In Flashpoints: The Emerging Crisis in Europe, George Friedman asks the most important question facing global citizen today – have conflict and war actually been banished from Europe? Or is today's period of comparative peace merely an interlude following the centuries of conflict that preceded it? We are now living through Europe's test and to answer that question, must investigate centuries of European history to discover how today's events will once again impact the rest of the world. Flashpoints offers a clearly explained, riveting look at the history that has led us to this moment, as well as the situations, conflicts, opportunities, and events to come.

George Friedman's impressive track record in forecasting includes successful predictions covering the European financial and political crises, increased Russian aggression in its "Near Abroad," the Arab Spring, and conflict in Syria. Flashpoints continues this tradition of correct calls with new predictions focused on the struggle for Ukraine, the fragmentation of Europe's eastern frontier, hostility in Turkey, and the rise of right wing extremism throughout the continent at large, such as:


  • The Ukrainian crisis will open a new phase in the struggle between Russia and the European Peninsula which will last for years and will spread.

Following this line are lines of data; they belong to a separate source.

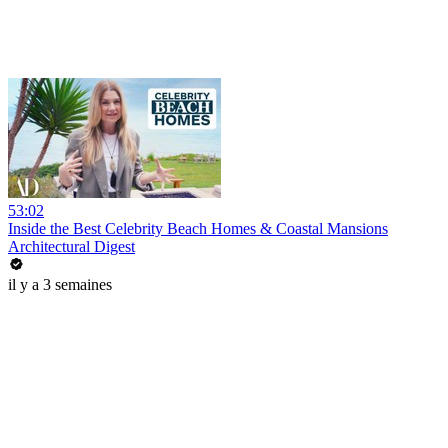
53:02
Inside the Best Celebrity Beach Homes & Coastal Mansions
Architectural Digest
il y a 3 semaines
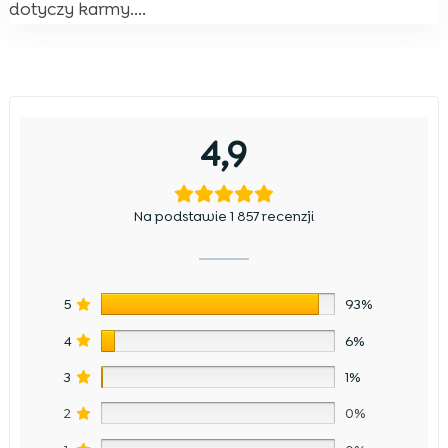
dotyczy karmy....
4,9
Na podstawie 1 857 recenzji
5
93%
4
6%
3
1%
2
0%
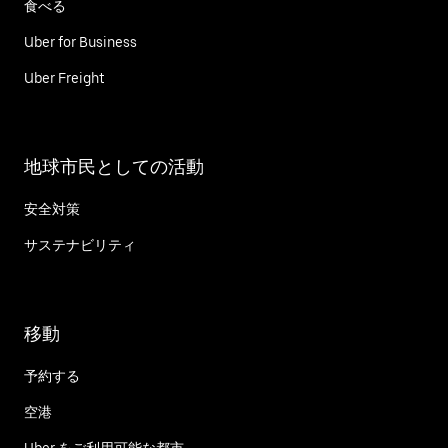
食べる
Uber for Business
Uber Freight
地球市民としての活動
安全対策
サステナビリティ
移動
予約する
空港
Uber をご利用可能な都市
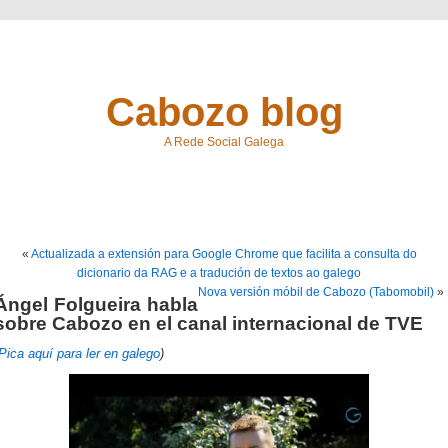
Cabozo blog
A Rede Social Galega
«
Actualizada a extensión para Google Chrome que facilita a consulta do
dicionario da RAG e a tradución de textos ao galego
Nova versión móbil de Cabozo (Tabomobil)
»
Ángel Folgueira habla
sobre Cabozo en el canal internacional de TVE
Pica aquí para ler en galego
)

  • The European Union is failing and will continue to fail. Germany's compulsion to export has created a massive contraction in Europe.

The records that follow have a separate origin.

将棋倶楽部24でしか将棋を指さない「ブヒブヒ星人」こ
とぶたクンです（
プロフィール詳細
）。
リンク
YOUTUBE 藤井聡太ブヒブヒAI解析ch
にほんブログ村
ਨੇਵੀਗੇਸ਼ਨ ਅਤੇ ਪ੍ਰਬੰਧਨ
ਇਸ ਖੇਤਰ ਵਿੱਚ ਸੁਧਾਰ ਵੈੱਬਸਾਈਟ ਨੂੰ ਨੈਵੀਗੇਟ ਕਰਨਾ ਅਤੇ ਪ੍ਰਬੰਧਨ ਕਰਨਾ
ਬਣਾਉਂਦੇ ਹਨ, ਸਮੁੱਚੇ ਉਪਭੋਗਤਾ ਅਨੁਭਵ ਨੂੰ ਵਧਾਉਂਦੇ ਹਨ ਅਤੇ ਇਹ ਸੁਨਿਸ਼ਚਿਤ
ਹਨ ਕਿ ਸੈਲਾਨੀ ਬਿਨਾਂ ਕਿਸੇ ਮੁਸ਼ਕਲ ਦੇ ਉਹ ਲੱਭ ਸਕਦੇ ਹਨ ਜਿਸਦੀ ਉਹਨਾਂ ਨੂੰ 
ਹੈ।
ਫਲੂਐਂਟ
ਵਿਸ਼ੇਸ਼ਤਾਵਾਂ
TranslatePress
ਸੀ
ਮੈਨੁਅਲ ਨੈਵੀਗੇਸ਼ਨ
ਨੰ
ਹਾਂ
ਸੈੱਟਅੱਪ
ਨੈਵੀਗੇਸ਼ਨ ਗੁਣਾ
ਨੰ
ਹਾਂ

  • A powerful, dynamic and insecure Germany defined European politics since unification in 1871. Divided after World War II and then reunited in 1989, Germany is again the defining problem in Europe, and will once again become powerful, dynamic and insecure.
  • Nationalism is returning to Europe, and with it, conflict within and between nations. 

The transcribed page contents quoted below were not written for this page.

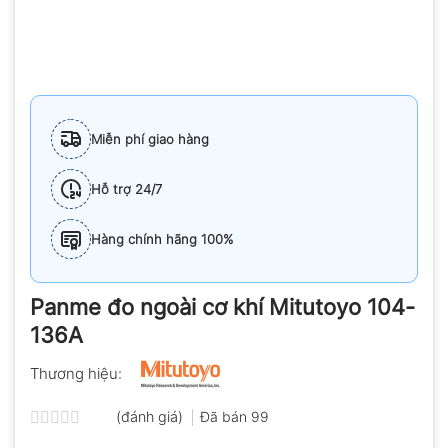
Miễn phí giao hàng
Hỗ trợ 24/7
Hàng chính hãng 100%
Panme đo ngoài cơ khí Mitutoyo 104-
136A
Thương hiệu:
(đánh giá)
Đã bán
99
Được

  • The Balkans and the Caucasus saw bloody wars in the 1990s. Since then there have been truces, but the truces will break down.
  • The Mediterranean is the border between predominantly Christian Europe and predominantly Muslim North Africa and Turkey. The wave of immigrants from the south has destabilized parts of the North. 
  • The rise of Turkey as a major regional power will affect the Balkans, Caucasus and Russia. Whatever Turkey's intent, it will destabilize the region and create a new order there.  It will not be without violence.
  • Britain will avoid the destabilization in Europe by pulling away from the EU and closer to the United States. 
  • Europe's violent past was not abolished in 1945. It was suspended, and only partially. The basic reality is the same as it was then: a small continent filled with small nations, insecure and with long and bad memories of each other.